Start of TEXT
This can be done using Xsens SetOutputConfiguration message.

Here is my suggestion, this has been tested successfully with an MTi-7

In xsens_constants.h

enum FREQ
{
    HZ1 = 0x0001,
    HZ5 = 0x0005,
    HZ10 = 0x000A,
    HZ20 = 0x0014,
    HZ50 = 0x0032,
    HZ100 = 0x0064,
};

and

// Message Identifiers for Host->MTi
enum XSENS_MESSAGE_ID_OUTBOUND
{
    MT_WAKEUPACK                  = 0x3F,
    MT_GOTOCONFIG                 = 0x30,
    MT_GOTOMEASUREMENT            = 0x10,
    MT_RESET                      = 0x40,
    MT_REQDID                     = 0x00,
    MT_REQPRODUCTCODE             = 0x1C,
    MT_REQHARDWAREVERSION         = 0x1E,
    MT_REQFWREV                   = 0x12,
    MT_RUNSELFTEST                = 0x24,
    MT_REQBAUDRATE                = 0x18,
    MT_SETBAUDRATE                = 0x18,
    MT_REQOPTIONFLAGS             = 0x48,
    MT_SETOPTIONFLAGS             = 0x48,
    MT_REQLOCATIONID              = 0x84,
    MT_SETLOCATIONID              = 0x84,
    MT_RESTOREFACTORYDEF          = 0x0E,
    MT_REQTRANSMITDELAY           = 0xDC,
    MT_SETTRANSMITDELAY           = 0xDC,
    MT_REQCONFIGURATION           = 0x0C,
    MT_REQSTRINGOUTPUTTYPE        = 0x8E,
    MT_SETSTRINGOUTPUTTYPE        = 0x8E,
    MT_REQPERIOD                  = 0x04,
    MT_SETPERIOD                  = 0x04,
    MT_REQOUTPUTSKIPFACTOR        = 0xD4,
    MT_SETOUTPUTSKIPFACTOR        = 0xD4,
    MT_REQALIGNMENTROTATION       = 0xEC,
    MT_SETALIGNMENTROTATION       = 0xEC,
    MT_REQEXTOUTPUTMODE           = 0x86,
    MT_SETEXTOUTPUTMODE           = 0x86,
    MT_REQSETPORTCONFIG           = 0x8C,
    MT_REQSETCANOUTPUTCONFIG      = 0xE8,
    MT_REQSETCANCONFIG            = 0xE6,
    MT_REQDATA                    = 0x34,
    MT_REQLATLONALT               = 0x6E,
    MT_SETLATLONALT               = 0x6E,
    MT_REQAVAILABLEFILTERPROFILES = 0x62,
    MT_REQFILTERPROFILE           = 0x64,
    MT_SETFILTERPROFILE           = 0x64,
    MT_REQGNSSPLATFORM            = 0x76,
    MT_SETGNSSPLATFORM            = 0x76,
    MT_SETGNSSLEVERARM            = 0x68,
    MT_RESETORIENTATION           = 0xA4,
    MT_SETNOROTATION              = 0x22,
    MT_REQUTCTIME                 = 0x60,
    MT_SETUTCTIME                 = 0x60,
    MT_ADJUSTUTCTIME              = 0xA8,
    MT_ICCCOMMAND                 = 0x74,
    MT_SETINITIALHEADING          = 0xD6,
    MT_FORWARDGNSSDATA            = 0xE2,
    MT_SETOUTPUTCONFIG            = 0xC0,
};

(The diff is the last line)
End of TEXT
Start of RECORD EXTRACTS
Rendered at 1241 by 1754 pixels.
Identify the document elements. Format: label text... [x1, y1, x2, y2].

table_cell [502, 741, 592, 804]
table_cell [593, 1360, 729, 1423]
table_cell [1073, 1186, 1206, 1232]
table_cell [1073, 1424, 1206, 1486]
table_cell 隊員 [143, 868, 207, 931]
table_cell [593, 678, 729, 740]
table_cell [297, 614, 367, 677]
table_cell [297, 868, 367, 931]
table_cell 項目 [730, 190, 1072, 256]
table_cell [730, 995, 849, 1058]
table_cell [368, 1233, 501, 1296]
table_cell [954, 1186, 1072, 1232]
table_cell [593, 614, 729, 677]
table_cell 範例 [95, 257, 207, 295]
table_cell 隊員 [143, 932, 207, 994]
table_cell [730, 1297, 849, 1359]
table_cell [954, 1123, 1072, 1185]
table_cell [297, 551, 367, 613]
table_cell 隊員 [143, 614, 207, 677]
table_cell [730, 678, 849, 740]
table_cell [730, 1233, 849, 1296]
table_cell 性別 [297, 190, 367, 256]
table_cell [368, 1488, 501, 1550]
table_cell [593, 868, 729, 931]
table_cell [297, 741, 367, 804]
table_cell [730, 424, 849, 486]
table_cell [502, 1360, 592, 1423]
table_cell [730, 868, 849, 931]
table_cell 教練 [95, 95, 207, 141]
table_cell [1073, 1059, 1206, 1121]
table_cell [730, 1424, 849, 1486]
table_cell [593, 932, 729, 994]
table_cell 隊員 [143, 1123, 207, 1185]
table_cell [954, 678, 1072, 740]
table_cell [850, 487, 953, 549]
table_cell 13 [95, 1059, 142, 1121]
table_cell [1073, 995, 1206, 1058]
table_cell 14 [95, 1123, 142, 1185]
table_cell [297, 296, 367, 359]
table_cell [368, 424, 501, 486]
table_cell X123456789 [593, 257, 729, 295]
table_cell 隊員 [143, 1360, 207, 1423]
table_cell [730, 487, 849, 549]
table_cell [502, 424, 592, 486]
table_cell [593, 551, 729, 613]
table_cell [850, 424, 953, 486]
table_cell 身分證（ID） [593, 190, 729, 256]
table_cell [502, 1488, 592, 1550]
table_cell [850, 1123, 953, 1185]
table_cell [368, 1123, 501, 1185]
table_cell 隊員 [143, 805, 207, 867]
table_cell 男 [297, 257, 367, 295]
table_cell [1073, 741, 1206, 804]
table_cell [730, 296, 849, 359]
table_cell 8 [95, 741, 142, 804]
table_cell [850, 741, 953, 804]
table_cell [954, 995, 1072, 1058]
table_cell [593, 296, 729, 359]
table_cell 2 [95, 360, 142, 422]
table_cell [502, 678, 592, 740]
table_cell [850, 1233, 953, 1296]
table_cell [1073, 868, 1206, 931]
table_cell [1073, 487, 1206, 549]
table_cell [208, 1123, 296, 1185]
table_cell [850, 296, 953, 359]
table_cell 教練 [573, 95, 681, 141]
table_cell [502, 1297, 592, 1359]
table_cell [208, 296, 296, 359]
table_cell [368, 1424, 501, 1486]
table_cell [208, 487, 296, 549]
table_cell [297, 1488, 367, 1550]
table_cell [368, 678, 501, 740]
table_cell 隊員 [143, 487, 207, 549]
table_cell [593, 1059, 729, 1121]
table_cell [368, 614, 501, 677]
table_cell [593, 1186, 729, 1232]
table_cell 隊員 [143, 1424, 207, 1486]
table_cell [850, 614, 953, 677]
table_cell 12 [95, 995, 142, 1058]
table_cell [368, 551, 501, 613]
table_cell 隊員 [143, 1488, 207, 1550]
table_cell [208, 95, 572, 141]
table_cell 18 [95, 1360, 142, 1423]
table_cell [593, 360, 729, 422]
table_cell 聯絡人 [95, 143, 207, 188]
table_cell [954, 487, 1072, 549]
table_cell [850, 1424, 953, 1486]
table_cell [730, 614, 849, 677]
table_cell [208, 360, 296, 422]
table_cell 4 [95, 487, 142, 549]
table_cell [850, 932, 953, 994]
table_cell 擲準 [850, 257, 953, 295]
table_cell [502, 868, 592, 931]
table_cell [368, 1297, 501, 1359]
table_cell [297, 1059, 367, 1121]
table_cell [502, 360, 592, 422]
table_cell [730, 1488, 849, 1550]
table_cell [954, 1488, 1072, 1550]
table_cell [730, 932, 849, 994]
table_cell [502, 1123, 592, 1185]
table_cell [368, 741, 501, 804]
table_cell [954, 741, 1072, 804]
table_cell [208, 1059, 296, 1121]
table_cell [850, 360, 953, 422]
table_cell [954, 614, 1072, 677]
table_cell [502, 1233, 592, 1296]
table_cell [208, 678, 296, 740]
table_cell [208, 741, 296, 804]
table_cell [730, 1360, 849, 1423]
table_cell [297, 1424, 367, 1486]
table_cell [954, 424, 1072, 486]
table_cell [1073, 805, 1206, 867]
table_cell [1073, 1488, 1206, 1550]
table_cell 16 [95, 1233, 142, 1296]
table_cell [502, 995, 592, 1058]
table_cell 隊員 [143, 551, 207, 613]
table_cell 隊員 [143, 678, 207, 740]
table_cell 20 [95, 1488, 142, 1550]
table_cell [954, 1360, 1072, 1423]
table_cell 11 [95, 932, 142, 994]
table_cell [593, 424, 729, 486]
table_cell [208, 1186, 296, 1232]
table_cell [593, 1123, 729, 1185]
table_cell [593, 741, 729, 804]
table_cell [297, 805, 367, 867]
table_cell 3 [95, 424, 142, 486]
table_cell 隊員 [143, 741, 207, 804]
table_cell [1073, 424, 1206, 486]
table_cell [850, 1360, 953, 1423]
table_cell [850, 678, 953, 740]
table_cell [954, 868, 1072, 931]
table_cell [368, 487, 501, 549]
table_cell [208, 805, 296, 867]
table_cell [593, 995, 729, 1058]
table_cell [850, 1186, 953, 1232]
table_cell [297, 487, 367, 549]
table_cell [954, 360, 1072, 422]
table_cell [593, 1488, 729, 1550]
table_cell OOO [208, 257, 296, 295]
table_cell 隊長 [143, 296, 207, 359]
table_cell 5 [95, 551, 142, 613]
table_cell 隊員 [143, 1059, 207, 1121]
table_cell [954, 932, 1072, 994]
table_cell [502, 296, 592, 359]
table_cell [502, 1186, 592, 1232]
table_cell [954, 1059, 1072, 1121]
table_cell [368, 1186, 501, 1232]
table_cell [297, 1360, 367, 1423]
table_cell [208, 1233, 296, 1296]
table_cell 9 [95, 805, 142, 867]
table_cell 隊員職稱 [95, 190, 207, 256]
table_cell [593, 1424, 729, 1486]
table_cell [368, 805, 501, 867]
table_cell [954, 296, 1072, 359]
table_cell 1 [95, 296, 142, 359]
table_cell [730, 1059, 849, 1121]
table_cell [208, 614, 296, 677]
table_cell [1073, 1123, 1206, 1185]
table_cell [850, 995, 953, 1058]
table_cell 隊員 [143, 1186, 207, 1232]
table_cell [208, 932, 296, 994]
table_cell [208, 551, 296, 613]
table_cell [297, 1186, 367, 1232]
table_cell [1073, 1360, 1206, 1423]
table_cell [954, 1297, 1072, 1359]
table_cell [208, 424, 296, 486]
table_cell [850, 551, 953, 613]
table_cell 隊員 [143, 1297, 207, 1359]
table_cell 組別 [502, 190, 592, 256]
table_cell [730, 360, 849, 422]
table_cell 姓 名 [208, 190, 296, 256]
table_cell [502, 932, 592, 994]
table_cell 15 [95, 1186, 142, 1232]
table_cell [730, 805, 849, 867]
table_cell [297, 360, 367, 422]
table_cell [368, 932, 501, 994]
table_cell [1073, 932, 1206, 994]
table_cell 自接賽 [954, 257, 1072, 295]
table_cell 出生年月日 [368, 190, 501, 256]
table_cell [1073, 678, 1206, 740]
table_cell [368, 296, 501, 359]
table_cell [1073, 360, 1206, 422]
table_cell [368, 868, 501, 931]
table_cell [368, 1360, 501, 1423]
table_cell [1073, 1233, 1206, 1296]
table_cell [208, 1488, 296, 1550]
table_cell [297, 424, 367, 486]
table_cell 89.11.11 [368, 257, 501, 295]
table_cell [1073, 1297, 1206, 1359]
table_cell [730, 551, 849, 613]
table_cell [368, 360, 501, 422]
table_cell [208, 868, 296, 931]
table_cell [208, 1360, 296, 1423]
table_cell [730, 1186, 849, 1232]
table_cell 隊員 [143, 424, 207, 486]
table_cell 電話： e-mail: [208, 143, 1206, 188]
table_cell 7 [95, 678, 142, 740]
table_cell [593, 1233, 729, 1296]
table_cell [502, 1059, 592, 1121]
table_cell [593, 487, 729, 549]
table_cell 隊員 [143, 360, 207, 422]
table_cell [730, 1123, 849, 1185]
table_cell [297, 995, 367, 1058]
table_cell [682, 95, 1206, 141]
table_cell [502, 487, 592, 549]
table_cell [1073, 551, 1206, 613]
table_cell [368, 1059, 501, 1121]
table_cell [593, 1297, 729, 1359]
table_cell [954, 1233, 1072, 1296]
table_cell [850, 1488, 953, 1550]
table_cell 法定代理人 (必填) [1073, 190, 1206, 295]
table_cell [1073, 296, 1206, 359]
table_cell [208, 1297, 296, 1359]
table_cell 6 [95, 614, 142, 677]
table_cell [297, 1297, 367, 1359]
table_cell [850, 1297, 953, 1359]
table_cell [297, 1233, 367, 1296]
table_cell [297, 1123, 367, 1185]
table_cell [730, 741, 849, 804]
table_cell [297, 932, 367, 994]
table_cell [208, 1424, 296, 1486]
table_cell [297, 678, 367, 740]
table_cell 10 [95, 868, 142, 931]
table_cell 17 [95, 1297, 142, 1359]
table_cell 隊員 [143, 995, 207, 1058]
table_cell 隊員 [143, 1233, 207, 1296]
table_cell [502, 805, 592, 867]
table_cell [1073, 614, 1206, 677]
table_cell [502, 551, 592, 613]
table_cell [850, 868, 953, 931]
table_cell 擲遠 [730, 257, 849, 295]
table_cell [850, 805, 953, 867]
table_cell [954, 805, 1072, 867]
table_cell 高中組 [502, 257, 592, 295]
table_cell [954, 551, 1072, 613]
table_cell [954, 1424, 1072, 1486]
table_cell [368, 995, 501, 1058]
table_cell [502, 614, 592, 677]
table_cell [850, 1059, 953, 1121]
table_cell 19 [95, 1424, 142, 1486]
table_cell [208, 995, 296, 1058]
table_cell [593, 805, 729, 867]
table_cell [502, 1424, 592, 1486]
End of RECORD EXTRACTS
#### PARTS OF THE EXERCISE:
• A. According to the text, which device was the suggestion tested with?
• B. Please sum up the text in two sentences.

#### TASK ANSWERS:
• A. It was tested successfully with an MTi-7.

• B. The text proposes using the Xsens SetOutputConfiguration message and says this suggestion was tested successfully with an MTi-7. In xsens_constants.h, it gives a FREQ enum running from HZ1 to HZ100 and a list of host-to-MTi message identifiers, and the only added line is MT_SETOUTPUTCONFIG = 0xC0.